Au siècle des Lumières, des éditeurs contournaient la censure et publiaient Rousseau et Voltaire
Prisonnier dans le donjon de la Bastille en même temps que le marquis de Sade, le comte de Mirabeau demeure l’un des plus illustres auteurs à avoir été clandestinement publiés à Neuchâtel. Des textes érotiques et libertins à l’adresse de sa maîtresse, la marquise Sophie, et des ouvrages plus politiques, comme son célèbre essai contre le despotisme. Imprimé et diffusé en réalité depuis Neuchâtel, l’Erotika-Biblion, édité en 1783 de façon surprenante, fait référence à l’imprimerie du Vatican. Une façon de brouiller les pistes et d’éviter le joug de la censure. Une conférence de l’historien neuchâtelois Michel Schlup dressera ce mardi 20 octobre le tableau passionnant et méconnu de l’édition neuchâteloise dans l’Europe des Lumières.

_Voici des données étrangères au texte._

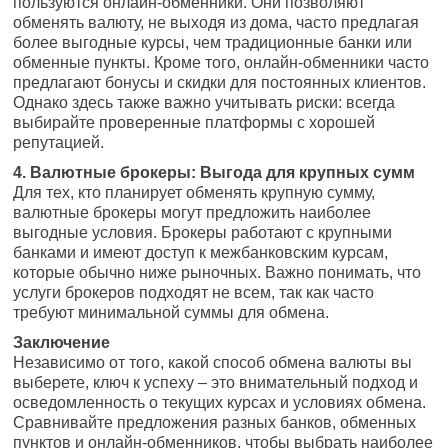
пользуются онлайн-обменники. Они позволяют
обменять валюту, не выходя из дома, часто предлагая
более выгодные курсы, чем традиционные банки или
обменные пункты. Кроме того, онлайн-обменники часто
предлагают бонусы и скидки для постоянных клиентов.
Однако здесь также важно учитывать риски: всегда
выбирайте проверенные платформы с хорошей
репутацией.
4. Валютные брокеры: Выгода для крупных сумм
Для тех, кто планирует обменять крупную сумму,
валютные брокеры могут предложить наиболее
выгодные условия. Брокеры работают с крупными
банками и имеют доступ к межбанковским курсам,
которые обычно ниже рыночных. Важно понимать, что
услуги брокеров подходят не всем, так как часто
требуют минимальной суммы для обмена.
Заключение
Независимо от того, какой способ обмена валюты вы
выберете, ключ к успеху – это внимательный подход и
осведомленность о текущих курсах и условиях обмена.
Сравнивайте предложения разных банков, обменных
пунктов и онлайн-обменников, чтобы выбрать наиболее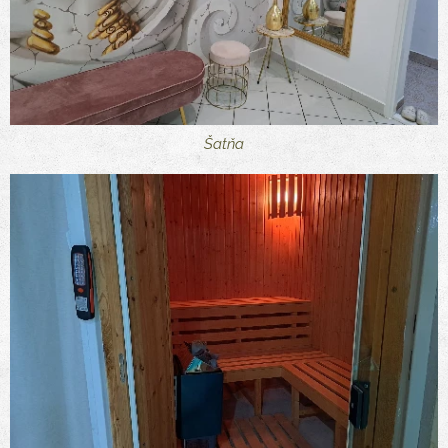
Šatňa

À l’appui d’une documentation inédite, il retrace le destin singulier de Samuel Fauche, un modeste libraire neuchâtelois devenu l’un des plus célèbres éditeurs de son temps, membre fondateur de la fameuse et toute puissante Société typographique de Neuchâtel. Son livre passionant publié en 2022 (Éd. Alphil) retrace la trajectoire « d’un bourgeois miséreux (…) qui réussit à se faire une place à la faveur de conditions locales très favorables à l’édition et à la contrefaçon des ouvrages censurés en France mais aussi d’un incontestable talent commercial qui ne s’embarrasse pas trop de scrupules. »

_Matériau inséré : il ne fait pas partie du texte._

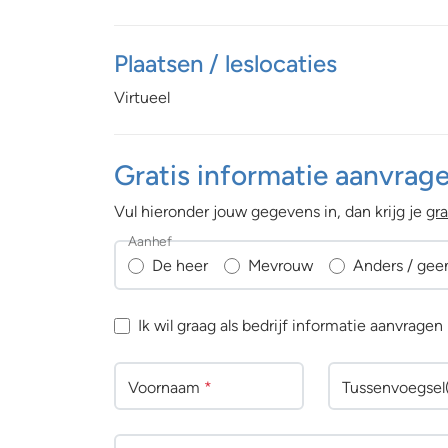
Plaatsen / leslocaties
Virtueel
Gratis informatie aanvrag
Vul hieronder jouw gegevens in, dan krijg je
gra
Aanhef
De heer
Mevrouw
Anders / gee
Ik wil graag als bedrijf informatie aanvragen
Voornaam
*
Tussenv
oegsel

Samuel Fauche côtoie et publie des écrivains de grand renom tels que Voltaire et Rousseau – à qui il propose l’édition complète de ses œuvres. Spécialiste de livres obscènes et d’œuvres licencieuses, il publie Thérèse Philosophe, un grand classique de la littérature érotique du XVIIIe siècle. Jean-Baptiste de Boyer, marquis d’Argens, romance la relation d’une jeune femme avec un prêtre beaucoup plus âgé. Une dénonciation de l’exploitation sexuelle par le clergé. Un ouvrage féministe précurseur – revendiquant pour la femme la liberté de disposer de son corps, d’éprouver du plaisir et de refuser la maternité.
Des livres interdits, diffusés clandestinement avec l’aide de contrebandiers et de libraires initiés. C’est dans cette fresque d’un monde souterrain et interlope que Michel Schlup va nous immerger. Le récit secret du monde l’édition neuchâteloise au siècle des Lumières et la complexité de la société à l’époque de la Principauté. Le courage et le culot d’un éditeur qui va marquer l’histoire – reliant et imprimant des chefs d’œuvre dans le secret d’un atelier exigu et bruyant – et qui a fini par convaincre les plus grands auteurs de son époque à imprimer leurs ouvrages à Neuchâtel.
Club 44, mardi 22 octobre 2024, 20h15, conférence de Michel Schlup, historien et ancien directeur de la BPU de Neuchâtel.